What do you consider to be your greatest achievement to date? Getting into a graduate program and reaching the doctoral candidacy. Knowing the context I grew up in as a child, and being a first-generation and non-traditional student speaks about how I can be proud of reaching this level in my education.
What led you to this place in your career? Born and raised in a small village in Burkina Faso called Bodadiougou, I learned to destroy forests to grow crops. We had very little to no knowledge about the impacts of our lifestyle on the environment. The lack of this minimal knowledge had consequently led to the destruction of many forests for subsistence but extensive farming. With increasing awareness about the role extensive farmings can have on the environment, my goal has been to acquire an adequate education that can be a game-changer in improving environmental conditions in areas like my village of birth. With these goals in mind, I have done a career switch from law studies to reorient my goals to the environmental field.
How do you define success? For me, success is when you set goals then accomplish them to a certain point. When I can execute at least 80% of my goals, it is a synonym of success, keeping in mind that a 100% realization of my goals is mostly a utopia.
What advice would you give to someone just starting a career in conservation? Perseverance, engagement, and the love of what you’re doing. Conservation is not an exact science but a progressive amendment of previous knowledge to adapt to new environmental needs. There is not a definitive method in conservation, but a perpetual improvement or modification of management methods to fit needs based on the conservation goals. To be successful, a person would have to develop a high level of critical thinking and analysis. Being able to step back and see conservation as the interconnection of multi-disciplines would be a great starting point for a successful career in the conservation field.

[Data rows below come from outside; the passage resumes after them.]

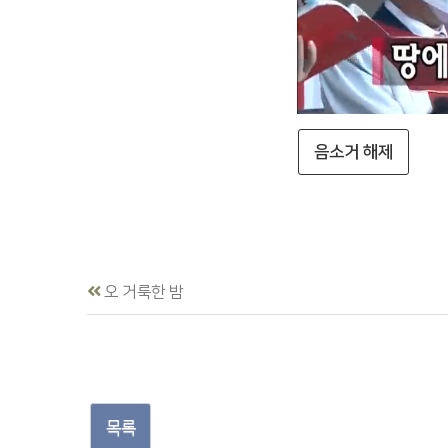
음소거 해제
오 거룩한 밤
목록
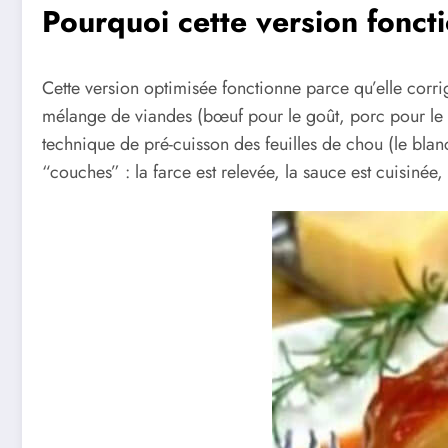
Pourquoi cette version foncti
Cette version optimisée fonctionne parce qu’elle corrig
mélange de viandes (bœuf pour le goût, porc pour le gr
technique de pré-cuisson des feuilles de chou (le blan
“couches” : la farce est relevée, la sauce est cuisinée,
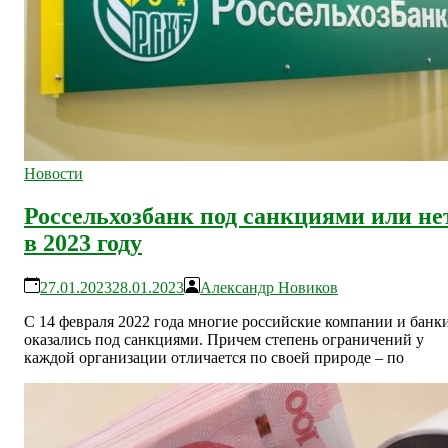
Новости
Россельхозбанк под санкциями или не
в 2023 году
27.01.2023
28.01.2023
Александр Новиков
С 14 февраля 2022 года многие российские компании и банк
оказались под санкциями. Причем степень ограничений у
каждой организации отличается по своей природе – по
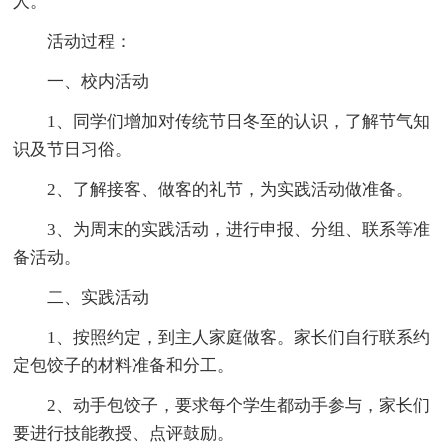
人。
活动过程：
一、校内活动
1、同学们增加对传统节日冬至的认识，了解节气知
识及节日习俗。
2、了解接客、做客的礼节，为实践活动做准备。
3、为周末的实践活动，进行申报、分组、联系等准
备活动。
二、实践活动
1、按照约定，到主人家庭做客。家长们自行联系约
定包饺子的材料准备和分工。
2、动手包饺子，要求每个学生都动手参与，家长们
要进行技能教授、点评鼓励。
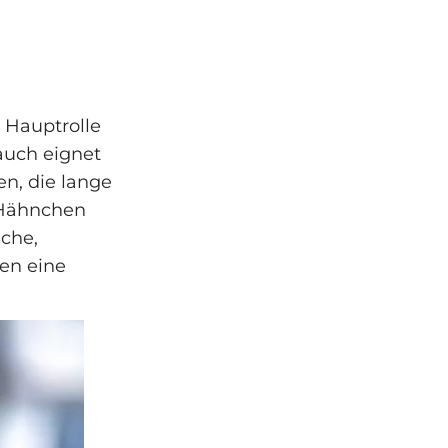
 Hauptrolle
lauch eignet
n, die lange
 Hähnchen
sche,
en eine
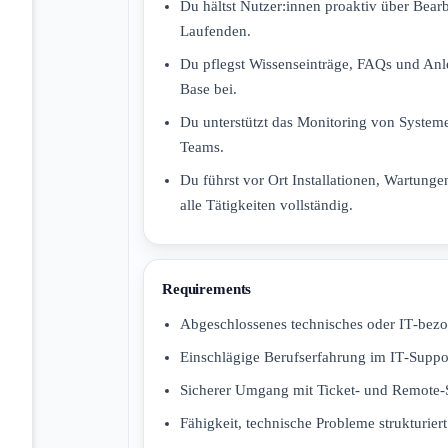
Du hältst Nutzer:innen proaktiv über Bea
Laufenden.
Du pflegst Wissenseinträge, FAQs und Anl
Base bei.
Du unterstützt das Monitoring von Systeme
Teams.
Du führst vor Ort Installationen, Wartun
alle Tätigkeiten vollständig.
Requirements
Abgeschlossenes technisches oder IT‑bezo
Einschlägige Berufserfahrung im IT‑Suppo
Sicherer Umgang mit Ticket‑ und Remote‑
Fähigkeit, technische Probleme strukturie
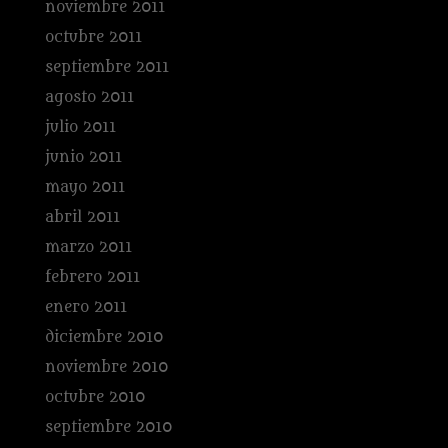
noviembre 2011
octubre 2011
septiembre 2011
agosto 2011
julio 2011
junio 2011
mayo 2011
abril 2011
marzo 2011
febrero 2011
enero 2011
diciembre 2010
noviembre 2010
octubre 2010
septiembre 2010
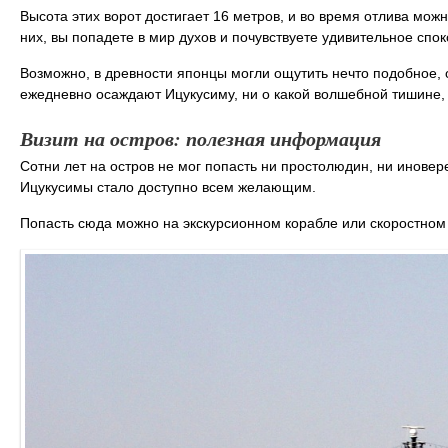
Высота этих ворот достигает 16 метров, и во время отлива можн
них, вы попадете в мир духов и почувствуете удивительное спок
Возможно, в древности японцы могли ощутить нечто подобное, от
ежедневно осаждают Ицукусиму, ни о какой волшебной тишине, 
Визит на остров: полезная информация
Сотни лет на остров не мог попасть ни простолюдин, ни иновер
Ицукусимы стало доступно всем желающим.
Попасть сюда можно на экскурсионном корабле или скоростном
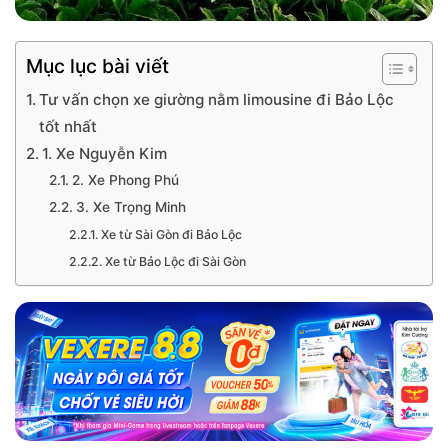
Mục lục bài viết
Tư vấn chọn xe giường nằm limousine đi Bảo Lộc
tốt nhất
1. Xe Nguyễn Kim
2. Xe Phong Phú
3. Xe Trọng Minh
Xe từ Sài Gòn đi Bảo Lộc
Xe từ Bảo Lộc đi Sài Gòn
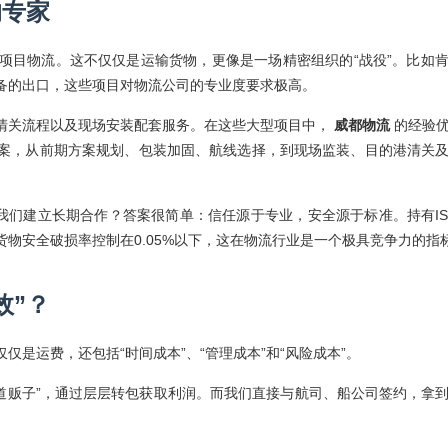
的专家
项目物流。这不仅仅是运输货物，更像是一场精密组织的“战役”。比如
备的出口，这些项目对物流公司的专业度要求极高。
清关流程以及现场安装配套服务。在这些大型项目中，
威都物流
的经验
案，从前期方案规划、包装加固、航线选择，到现场监装、目的港清关
我们建立长期合作？答案很简单：信任源于专业，安全源于标准。持有ISO
物安全破损率控制在0.05%以下，这在物流行业是一个极具竞争力的指
效”？
是运费，还包括“时间成本”、“管理成本”和“风险成本”。
道贩子”，通过层层转包获取利润。而我们直接与航司、船公司签约，拿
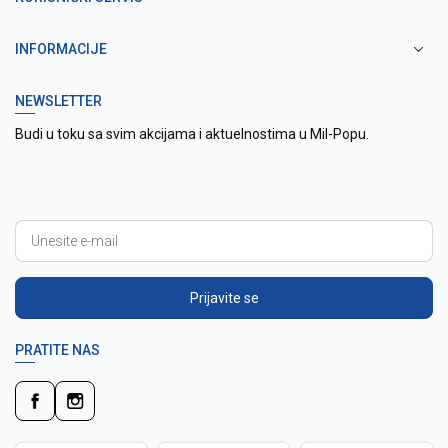
INFORMACIJE
NEWSLETTER
Budi u toku sa svim akcijama i aktuelnostima u Mil-Popu.
Prijavite se
PRATITE NAS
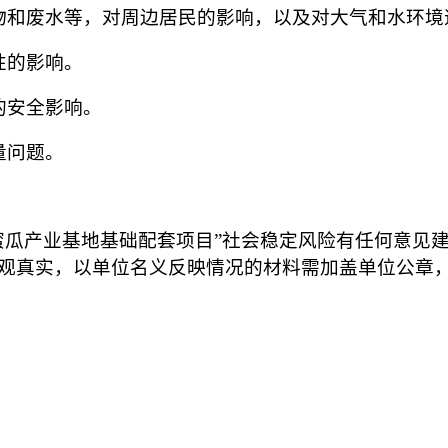
物和废水等，对周边居民的影响，以及对大气和水环境
性的影响。
的安全影响。
量问题。
蜜瓜产业基地基础配套项目
”社会稳定风险有任何意见
观真实，以单位名义反映情况的材料需加盖单位公章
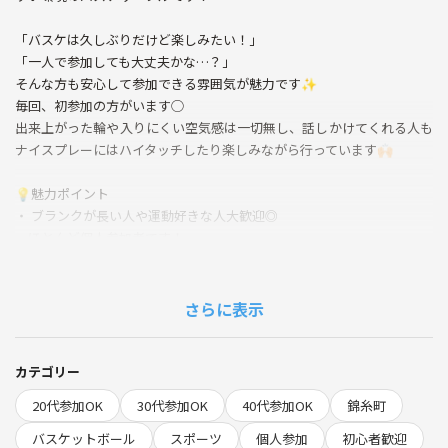
「バスケは久しぶりだけど楽しみたい！」
「一人で参加しても大丈夫かな…？」
そんな方も安心して参加できる雰囲気が魅力です✨
毎回、初参加の方がいます◯
出来上がった輪や入りにくい空気感は一切無し、話しかけてくれる人も
ナイスプレーにはハイタッチしたり楽しみながら行っています🙌🏻
💡魅力ポイント
・ ブランクが長い人や運動好きな人大歓迎◎
・ほとんど個人参加者です！
・女性も毎回多く参加してます！
・友達と一緒のチームになる事も可能です！
（※1人まで）
さらに表示
★上手い下手よりも『楽しむこと』『リラックスして
プレーすること』『思いやりのフェアプレー』を大切にしています！
★毎月初参加の方が増えて来ています！
カテゴリー
20代参加OK
30代参加OK
40代参加OK
錦糸町
⛹🏻‍♀️サークル内容
19:00 開場
バスケットボール
スポーツ
個人参加
初心者歓迎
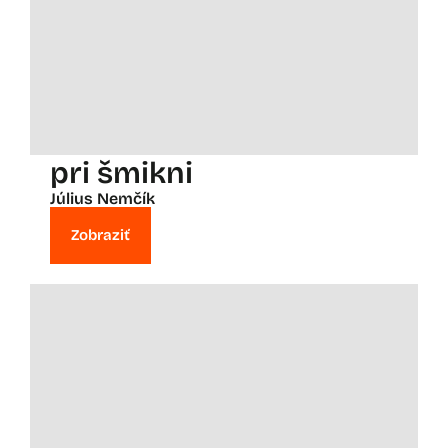
pri šmikni
Július Nemčík
Zobraziť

What does your dissertation project focus on? Investigating climate changes and their impacts on the Niger river (West Africa) watershed and the consequences of these impacts on riverside residents will be my focus. I will then compare the conditions of the Niger river to those of the Charles river located in Massachusetts and make suggestions on how to improve the river system in both rivers.
5. Upcoming Events
Cognitive and Perceptual Barriers to Green Infrastructure: Local Decision-Making In Rhode Island Webinar
Tuesday, July 27th, 2021 (2pm- 3pm) EST
Who Should Attend?
Municipal leaders (engineers, planners, public works, etc.), local and regional elected officials, green infrastructure and stormwater management practitioners and technical service providers, academic researchers.
Presenter: Kyle Gray
2021 Martha’s Vineyard Coastal Conference
Monday, October 4th, 2021, 9am – Tuesday, October 5th, 2021, 5pm EDT
Who Should Attend?
Coastal managers, environmental organizations, town officials, staff, conservation commissions, planning boards, and anyone interested in learning more about the coast. The conference is FREE.
6. Job Opportunities
New U.S. Fish and Wildlife Services Job Openings in Southern New England:
Law Enforcement Support Assistant (Hadley, MA)
Logistics Management Specialist (Hadley, MA)
Fish & Wildlife Administrator (Hadley, MA)
And multiple positions with location negotiable after selection!
Assistant/Associate Extension Educator – Bethel, CT
The Department of Extension is seeking applicants for a full-time (11-month), non-tenure track Assistant/Associate Extension Educator, primarily based at the Fairfield County Extension Office.
Extension Educators are community-based faculty who make a difference in communities by connecting community needs with university resources. The successful candidate shall create an active 4-H youth development program with a focus on STEM, food, and agricultural literacy.